The poet, writer and visual artist Redell Olsen has been announced as the winner of the £15,000 DARE Art Prize 2020-21 by the University of Leeds and Opera North, in association with the National Science and Media Museum and The Tetley, Leeds.
Redell’s proposal includes the creation of a new song cycle and film, using and responding to scientific data measuring different species of insects in our skies. This will be both an artwork and a contribution to the research of the University of Leeds’ BioDAR unit, by exploring alternative ways to represent climate change and the risk of species extinction.

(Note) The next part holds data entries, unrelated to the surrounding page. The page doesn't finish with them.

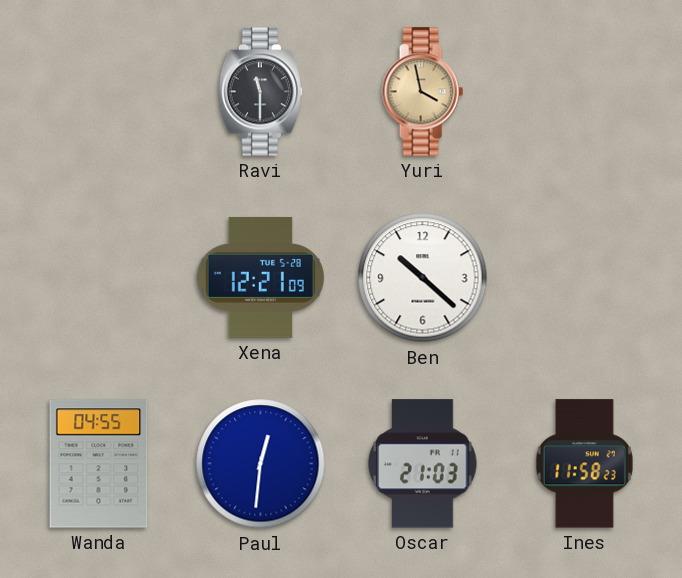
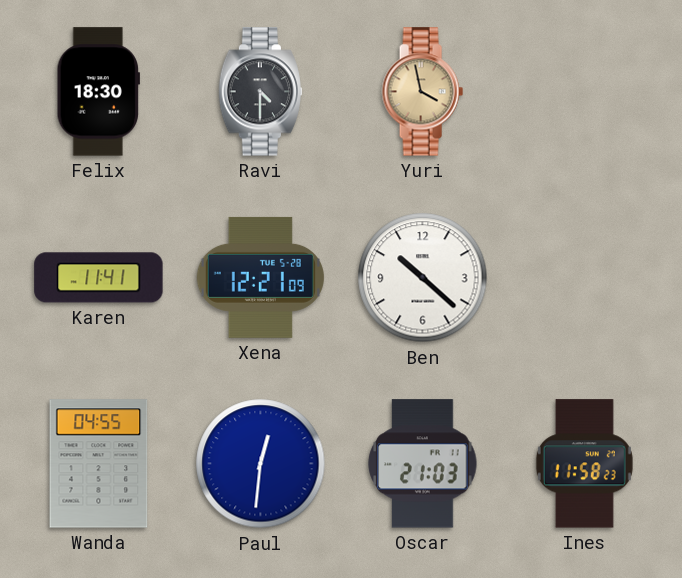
Felix: none -> 18:30
Ravi: 11:30 -> 4:30
Karen: none -> 11:41
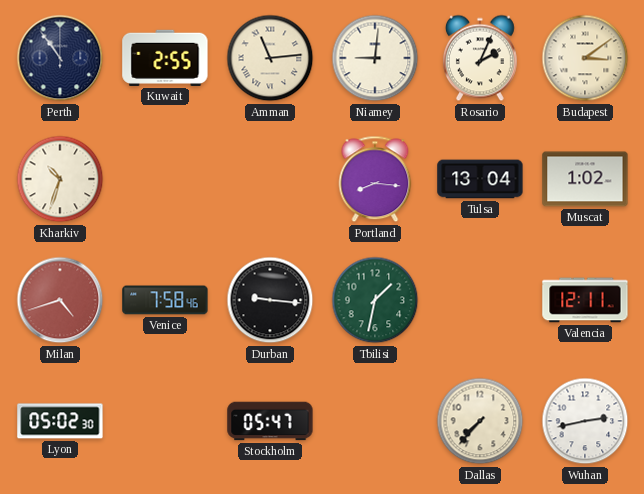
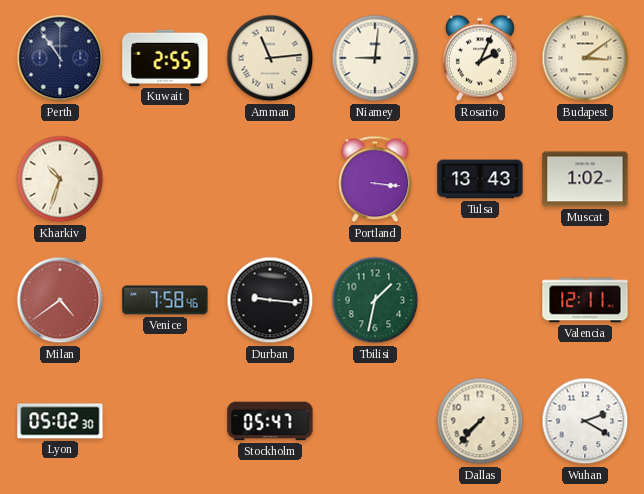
Portland: 8:16 -> 3:16
Tulsa: 13:04 -> 13:43
Milan: 4:42 -> 4:39
Wuhan: 2:43 -> 2:20
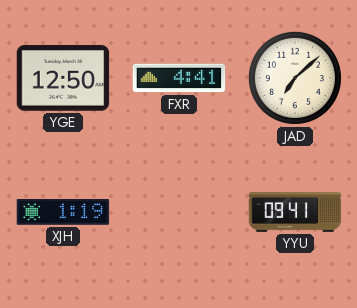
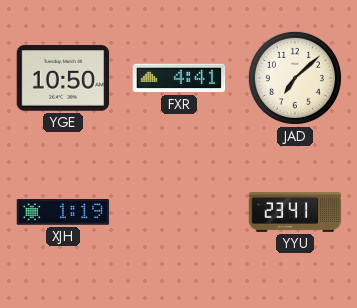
YGE: 12:50 -> 10:50
YYU: 09:41 -> 23:41
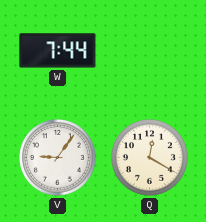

Information about insects and other animals in the sky is a by-product of the UK’s extensive weather radar network. Previously discarded by weather scientists, it is hugely valuable in the mapping of insect life. The BioDAR Team is developing ways to recognise and measure different species of insects in our skies using this data, employing 3D modelling and academic expertise from the fields of biology, ecology, physics and atmospheric science. Redell Olsen’s DARE Art Prize commission will bring another, less expected discipline – the arts – to the programme.
Challenging artists and scientists to collaborate on new approaches to the creative process, the Prize is part of our innovative DARE partnership with the University, offering an artist the opportunity to produce new work in partnership with leading scientific researchers at the institution, and staff and performers from Opera North. Residencies at The Tetley, Leeds’ centre for contemporary art, and collaborations and showcases with the National Science and Media Museum, Bradford, are also available.
A British poet and writer who often works with film and performance, Redell lectures at Royal Holloway, University of London, where her research and teaching specialisms include innovative poetics, conceptual writing, bookarts and sound. “How might a poet/artist contribute to the interpretation of scientific data, or even propose the work of art as another potential recording device alongside scientific instruments?”, she asks in her proposal.
During the course of the year she will be developing her project in ways that both acknowledge the constraints of our current situation and find ways around them. Alongside her own writing, she will be exploring various modes of artistic practice and audience engagement across a wide range of media and collaborative practice. She has already begun work on the commission under lockdown, meeting the BIODAR team virtually and exploring collaborations with Opera North’s music staff and ensembles.
Redell Olsen comments:
“I am so pleased to be awarded the DARE Art Prize 2020-21. I don’t think there is anything else quite like it! I am so looking forward to developing a new piece of work in collaboration with the research of the BioDAR team at the University of Leeds and with the amazing Opera North. I am really excited at the opportunity to work with The Tetley Art Gallery and to be able to draw on the expertise of the National Science and Media Museum. What a great team to be in dialogue with! More than ever we need the possibility of such collaborative exchanges between art and science!”
Dr Christopher Hassall, Associate Professor of Animal Biology, University of Leeds, and leader of the BioDAR project, comments:
“We are delighted to have an artist collaborating with the BioDAR project. The research project is already interdisciplinary, combining the unique and complementary contributions of atmospheric scientists, ecologists, and data scientists.
However, a major challenge for us is how to present complex information in a way that is engaging and informative for technical and general audiences. Redell’s perspective on the work will not only add a novel way for us to communicate the project outputs but will also challenge us to think about how we work together as a wider interdisciplinary team.”
This year’s DARE Art Prize received a record number of entries from across the globe. The six shortlisted artists presented compelling proposals for understanding and embodying scientific issues through a wide range of media. Submissions ranged from a collaboration between a printmaker and a sound artist to map and analyse the shifting boundaries between land and water, to an investigation of the concept of time-consciousness and an investigation into how the perception of time is altered in a state of psychosis, through performance and video art.
The winner of the 2018-19 Prize, artist and researcher Anna Ridler, spent her tenure investigating the points at which artificial and human intelligence intersect. Employing theories about the brain’s response to unfamiliar tasks, with the collaboration of staff in the University of Leeds’ School of Psychology she taught a machine to draw, and employed an algorithm to process musical scores.